本物になりたい

「人でもモノでも、本物はもの欲しそうな顔をしていない」
私の大好きな白洲正子の言葉だ。
人様を本物かどうかなんて見極めるほどの審美眼を携えているわけではないが、嫌いなものははっきりしている、そんな厄介な人間が私だ。
祖母に「あんたは悪口は言うけどお世辞は言わないね。」と言われたことがある。真正面からのdisりともとれるが、私の性格をこれほど言い表した言葉はない。

「相手に自分の思惑が見破られるのが恥ずかしい」って感覚をもつのは果たして普通なのだろうか。私はずっとこの感覚と付き合ってきた。何かしら嬉しいことが私に起きてもそれをSNSに上げて「私がうらやましいでしょ?」ってみんなに思わせたい女だってみんなに思われるのが恥ずかしいから、SNSで何をすればいいのかわからなかった。でも周りを見渡すとみんな臆面もなく「彼氏」とか「スタバ」とか「ブランド品」とか載せて、「最高の私」を演出している。普段は褒められても過剰に謙遜するような人たちが、ネット上では「憧れられたい」って欲求を見せびらかしている。あれってめっちゃ恥ずかしいと私は思うんだけど、どう考えても私にしか当てはまらないよなこの感覚。私の美学とも思っていたこの感覚は単なる「ひねくれ」かもしれないし、友達のインスタを見て毎回勝手に羞恥心を感じているのも相当性格が悪いと思うし、そろそろ素直に生きるべきかと思い始めていた。しかしそんな時、白洲正子の言葉と出会った。私が何気なく感じていた「恥ずかしさ」を勝手にではあるが、白洲正子が言い当てたと感じた。白洲正子という審美眼の塊のような人が私と似たような感覚を持っていたかもしれない。これは、自分のひねくれ加減に辟易しながらも、自分は人とは違っていたいという中途半端な人間の虚栄心を十分に満たした。

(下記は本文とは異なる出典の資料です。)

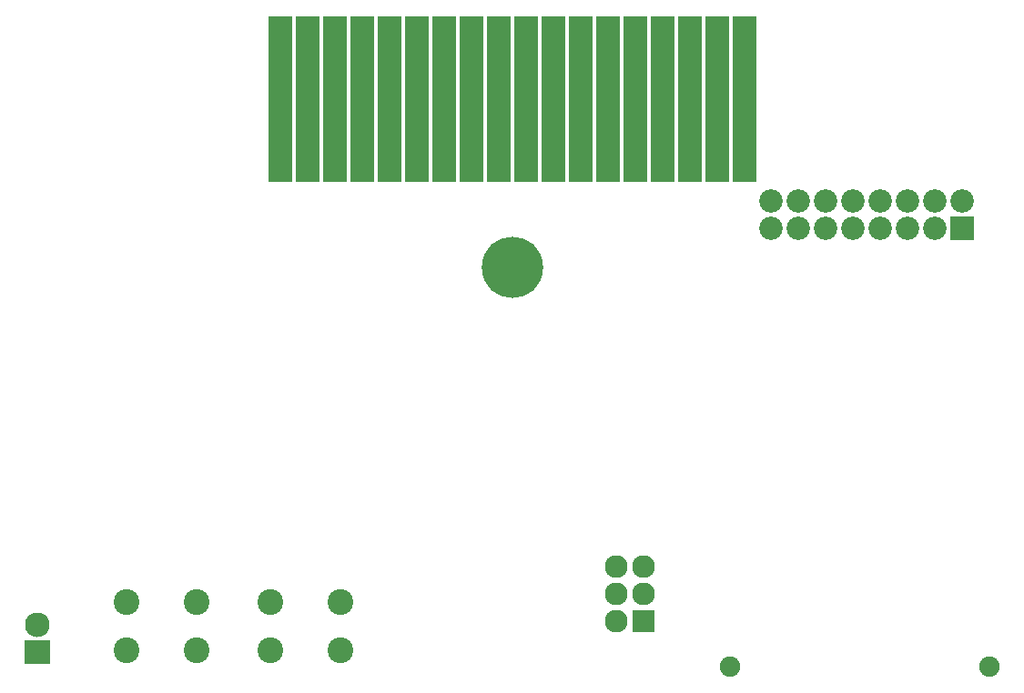
<source format=gbs>
G04 #@! TF.GenerationSoftware,KiCad,Pcbnew,5.1.5+dfsg1-2build2*
G04 #@! TF.CreationDate,2021-05-15T16:51:55+02:00*
G04 #@! TF.ProjectId,fg99,66673939-2e6b-4696-9361-645f70636258,1*
G04 #@! TF.SameCoordinates,Original*
G04 #@! TF.FileFunction,Soldermask,Bot*
G04 #@! TF.FilePolarity,Negative*
%FSLAX46Y46*%
G04 Gerber Fmt 4.6, Leading zero omitted, Abs format (unit mm)*
G04 Created by KiCad (PCBNEW 5.1.5+dfsg1-2build2) date 2021-05-15 16:51:55*
%MOMM*%
%LPD*%
G04 APERTURE LIST*
%ADD10R,2.127200X2.127200*%
%ADD11O,2.127200X2.127200*%
%ADD12C,5.700000*%
%ADD13R,2.178000X15.400000*%
%ADD14C,2.400000*%
%ADD15R,2.400000X2.300000*%
%ADD16C,2.300000*%
%ADD17C,2.178000*%
%ADD18R,2.178000X2.178000*%
%ADD19C,1.898600*%
G04 APERTURE END LIST*
D10*
X155783000Y-88738000D03*
D11*
X153243000Y-88738000D03*
X155783000Y-86198000D03*
X153243000Y-86198000D03*
X155783000Y-83658000D03*
X153243000Y-83658000D03*
D12*
X143583000Y-55858000D03*
D13*
X165143000Y-40158000D03*
X162603000Y-40158000D03*
X160063000Y-40158000D03*
X157523000Y-40158000D03*
X154983000Y-40158000D03*
X152443000Y-40158000D03*
X149903000Y-40158000D03*
X147363000Y-40158000D03*
X144823000Y-40158000D03*
X142283000Y-40158000D03*
X139743000Y-40158000D03*
X137203000Y-40158000D03*
X134663000Y-40158000D03*
X132123000Y-40158000D03*
X129583000Y-40158000D03*
X127043000Y-40158000D03*
X124503000Y-40158000D03*
X121963000Y-40158000D03*
D14*
X121083000Y-91458000D03*
X121083000Y-86958000D03*
X127583000Y-91458000D03*
X127583000Y-86958000D03*
D15*
X99383000Y-91658000D03*
D16*
X99383000Y-89118000D03*
D17*
X167643000Y-52198000D03*
X170183000Y-52198000D03*
X172723000Y-52198000D03*
X175263000Y-52198000D03*
X177803000Y-52198000D03*
X180343000Y-52198000D03*
X182883000Y-52198000D03*
D18*
X185423000Y-52198000D03*
D17*
X185423000Y-49658000D03*
X182883000Y-49658000D03*
X180343000Y-49658000D03*
X177803000Y-49658000D03*
X175263000Y-49658000D03*
X172723000Y-49658000D03*
X170183000Y-49658000D03*
X167643000Y-49658000D03*
D14*
X114183000Y-86958000D03*
X114183000Y-91458000D03*
X107683000Y-86958000D03*
X107683000Y-91458000D03*
D19*
X187979820Y-92965800D03*
X163783780Y-92965800D03*
M02*

</source>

自分の美学にしかと向き合ったとき、万物の好き嫌いの理由もそこに詰まっていることに気づいた。まず好きなものは、今でも人気の高いJR東海のあのCM。「雨は夜更け過ぎに~」からはじまるあのCMは、クリスマスに恋人と会うというカルチャーを生み出したと言われている。あのCMは「JR東海を使ってね!」という企業の思惑が一見見えてこない。日本経済に余裕があったからこそできる、贅沢な宣伝広告費の使い方だ。日本国民に「欲しがる顔」をみせることなく、カルチャーを生み出し、それが結果的には今でも人々に秀逸なCMとして記憶されている。まさに「本物」であると感じる。

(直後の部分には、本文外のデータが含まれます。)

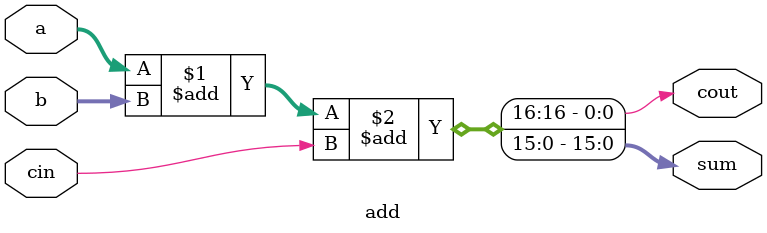
<source format=v>
module add #(parameter DW = 16
	     )
   (
    //Inputs
    input [DW-1:0]  a,
    input [DW-1:0]  b,
    input           cin,
    //Outputs
    output          cout,
    output [DW-1:0] sum
    );

   assign {cout, sum} = a + b + cin;

endmodule

</source>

次に嫌いなもの。例えば自分の歌のうまさを利用し、人を感動させたいと思いながら歌っている歌手。例をあげたらきりがないけれど、例えば外国人風の名前つけてハットかぶって歌ってる奴とかです。自分の歌で人が感動したり盛り上がったりという経験は承認欲求をびたびたに満たすだろう。だからどんどん新しい歌を作りたくなる気持ちはわかる。自分の歌唱力に自信もあるんだろうし。でも歌って毎回自分の骨肉を削り取って作り上げられるものだと思うので、人間ならば精神不安定になって当然だと思う。だから薬物に逃げたり、うつ病発症したりする歌手は信用できる。創作意欲の源泉が欲そのものではなく観客の涙になってる歌手は、嫌いです。

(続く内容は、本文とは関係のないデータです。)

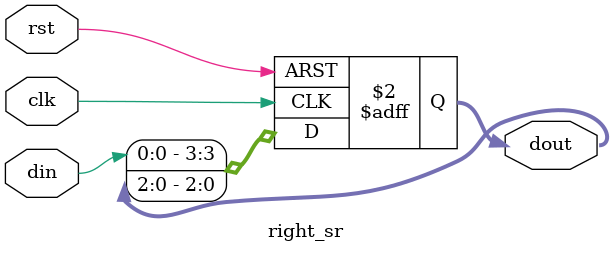
<source format=v>
module right_sr(clk,rst,din,dout);
  input clk,rst,din;
  output reg [3:0] dout;
  always @ (posedge clk or posedge rst)
    begin 
      if (rst)
        begin
          dout <=4'b0000;
        end
      else 
        dout={din,dout[2:0]};
    end
endmodule

</source>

「欲しがる顔を見せる奴は本物じゃない」って言葉に痛く共感し、ゴタゴタ御託を並べてきた私ですが、そんな女もしっかりこの作品を創作対象に応募しちゃいます。恥ずかしいですが、私には、一生養ってくれるほどの実家の太さも白洲次郎のような権力者の夫もいません。自分のチャンスは自分でつかむ、そんなとき私の顔は物欲しく映るのでしょうか。本物じゃなくなるのでしょうか。深窓育ちのお方には意地汚いと思われるのかもしれませんが、競争社会に生まれた中途半端に自分の美学を持つ人間はその美学を保つために泥臭く生きなければなりません。